He seemed to pull himself up with an effort. “That way—to your left—you cannot miss the path. Addio, sigñorina,” and he lifted his hat with the inborn grace of the peasantry of Southern Europe.

Helen was hoping that he might elect to accompany her to Cavloccio. She would willingly have paid him for loss of time. Her ear was becoming better tuned each moment to his strange patois. Though he often gave a soft Italian inflection to the harsh German syllables, she grasped his meaning quite literally. She had read so much about Switzerland that she knew how Michel Croz was killed while descending the Matterhorn after having made the first ascent. That historic accident happened long before she was born. To hear a man speak of Croz as a friend sounded almost unbelievable, though a moment’s thought told her that Whymper, who led the attack on the hitherto impregnable Cervin on that July day in 1865, was still living, a keen Alpinist.

She could not refrain from asking Stampa one question, though she imagined that he was now in a hurry to take the damaged carriage back to St. Moritz. “Michel Croz was a brave man,” she said. “Did you know him well?”

“I worshiped him, fräulein,” was the reverent answer. “May I receive pardon in my last hour, but I took him for an evil spirit on the day of his death! I was with Jean Antoine Carrel in Signor Giordano’s party. We started from Breuil, Croz and his voyageurs from Zermatt. We failed; he succeeded. When we saw him and his Englishmen on the summit, we believed they were devils, because they yelled in triumph, and started an avalanche of stones to announce their victory. Three days later, Carrel and I, with two men from Breuil, tried again. We gained the top that time, and passed the place where Croz was knocked over by the English milord and the others who fell with him. I saw three bodies on the glacier four thousand feet below,—a fine burial-ground, better than that up there.”

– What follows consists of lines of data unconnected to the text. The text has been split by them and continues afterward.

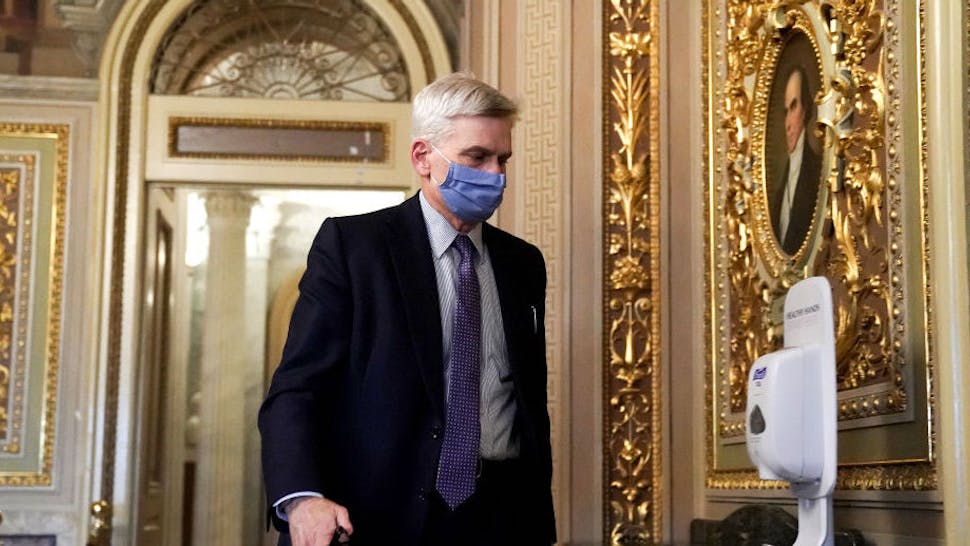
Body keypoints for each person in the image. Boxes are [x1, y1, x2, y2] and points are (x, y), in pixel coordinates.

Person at [258, 72, 556, 546]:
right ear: (423, 157)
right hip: (378, 517)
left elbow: (524, 404)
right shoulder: (353, 248)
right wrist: (302, 497)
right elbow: (298, 389)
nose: (496, 175)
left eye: (503, 159)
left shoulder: (523, 265)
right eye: (477, 157)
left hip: (500, 518)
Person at [769, 64, 822, 255]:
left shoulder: (817, 173)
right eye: (786, 112)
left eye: (793, 107)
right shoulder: (780, 187)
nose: (788, 124)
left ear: (806, 109)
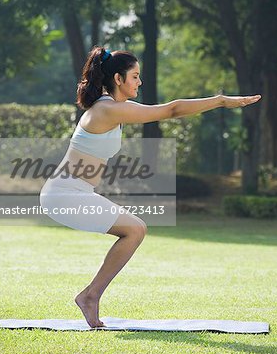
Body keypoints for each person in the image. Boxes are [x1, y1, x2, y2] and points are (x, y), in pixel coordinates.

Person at [39, 45, 261, 328]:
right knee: (135, 229)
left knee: (135, 229)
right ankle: (90, 296)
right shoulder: (107, 109)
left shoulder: (114, 108)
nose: (139, 82)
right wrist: (219, 101)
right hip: (63, 195)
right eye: (134, 76)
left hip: (75, 193)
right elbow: (172, 110)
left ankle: (90, 295)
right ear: (118, 79)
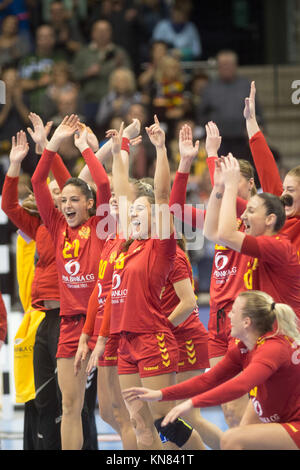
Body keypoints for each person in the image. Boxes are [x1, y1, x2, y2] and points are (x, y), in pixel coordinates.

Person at [87, 116, 203, 450]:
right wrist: (121, 147)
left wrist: (161, 150)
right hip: (126, 343)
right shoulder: (125, 245)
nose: (132, 212)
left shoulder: (160, 247)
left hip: (154, 340)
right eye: (131, 210)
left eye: (141, 209)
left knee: (166, 424)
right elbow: (120, 189)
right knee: (138, 422)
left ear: (156, 217)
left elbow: (163, 194)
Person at [122, 289, 300, 450]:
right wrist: (161, 394)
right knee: (244, 431)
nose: (228, 315)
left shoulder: (272, 348)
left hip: (295, 423)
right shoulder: (243, 349)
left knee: (232, 439)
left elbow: (240, 385)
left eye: (234, 311)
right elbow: (208, 380)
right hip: (284, 416)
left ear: (247, 322)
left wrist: (192, 403)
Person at [31, 115, 111, 450]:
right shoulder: (56, 226)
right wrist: (49, 146)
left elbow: (104, 185)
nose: (66, 206)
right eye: (62, 202)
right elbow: (37, 183)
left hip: (101, 325)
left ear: (90, 204)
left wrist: (85, 150)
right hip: (67, 325)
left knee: (111, 410)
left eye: (74, 200)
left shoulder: (100, 226)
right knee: (69, 407)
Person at [169, 122, 256, 428]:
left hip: (246, 318)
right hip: (218, 323)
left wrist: (213, 157)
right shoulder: (216, 221)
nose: (226, 184)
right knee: (230, 413)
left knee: (251, 410)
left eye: (235, 180)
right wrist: (185, 163)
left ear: (249, 185)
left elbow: (238, 201)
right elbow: (175, 208)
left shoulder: (256, 219)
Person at [203, 153, 300, 318]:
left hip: (282, 333)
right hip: (262, 327)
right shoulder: (262, 241)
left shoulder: (277, 246)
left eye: (251, 211)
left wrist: (230, 186)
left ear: (269, 219)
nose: (244, 216)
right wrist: (219, 185)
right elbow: (210, 231)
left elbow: (226, 234)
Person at [244, 81, 300, 253]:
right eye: (284, 189)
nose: (283, 195)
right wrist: (251, 120)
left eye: (290, 189)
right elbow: (265, 165)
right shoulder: (278, 212)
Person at [196, 50, 263, 165]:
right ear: (218, 67)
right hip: (218, 141)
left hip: (242, 140)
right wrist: (206, 132)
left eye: (229, 64)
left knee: (242, 170)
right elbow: (201, 113)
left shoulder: (245, 85)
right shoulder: (210, 88)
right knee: (219, 170)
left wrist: (259, 127)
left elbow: (256, 110)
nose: (226, 67)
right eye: (223, 65)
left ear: (235, 66)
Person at [72, 19, 131, 125]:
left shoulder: (119, 53)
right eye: (99, 31)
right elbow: (73, 75)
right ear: (93, 33)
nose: (102, 34)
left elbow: (129, 75)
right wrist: (87, 73)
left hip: (113, 101)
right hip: (88, 100)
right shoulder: (83, 53)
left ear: (111, 33)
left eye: (105, 31)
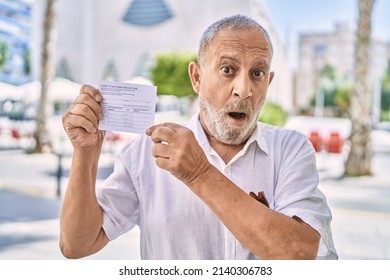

He looked back at the pines which now hid the cemetery wall from sight. Then, with another courteous sweep of his hat, he walked away, covering the ground rapidly despite his twisted leg.

If Helen had been better trained as a woman journalist, she would have regarded this meeting with Stampa as an incident of much value. Long experience of the lights and shades of life might have rendered her less sensitive. As it was, the man’s personality appealed to her. She had been vouchsafed a glimpse into an abyss profound as that into which Stampa himself peered on the day he discovered three of the four who fell from the Matterhorn still roped together in death. The old man’s simple references to the terrors lurking in those radiant mountains had also shaken her somewhat. The snow capped Cima di Rosso no longer looked so attractive. The Orlegna Gorge had lost some of its beauty. Though the sun was pouring into its wooded depths, it had grown gloomy and somber in her eyes. Yielding to impulse, she loitered in the village, took the carriage road to the château, and sat there, with her back to the inner heights and her gaze fixed on the smiling valley that opened toward Italy out of the Septimer Pass.

Meanwhile, Stampa hurried past the stables, where his horses were munching the remains of the little oaten loaves which form the staple food of hard worked animals in the Alps. He entered the hotel by the main entrance, and was on his way to the manager’s bureau, when Spencer, smoking on the veranda, caught sight of him.

Instantly the American started in pursuit. By this time he had heard of Helen’s accident from one of yesterday’s passers by. It accounted for the delay; but he was anxious to learn exactly what had happened.

Stampa reached the office first. He was speaking to the manager, when Spencer came in and said in his downright way:

“This is the man who drove Miss Wynton from St. Moritz last night. I don’t suppose I shall be able to understand what he says. Will you kindly ask him what caused the trouble?”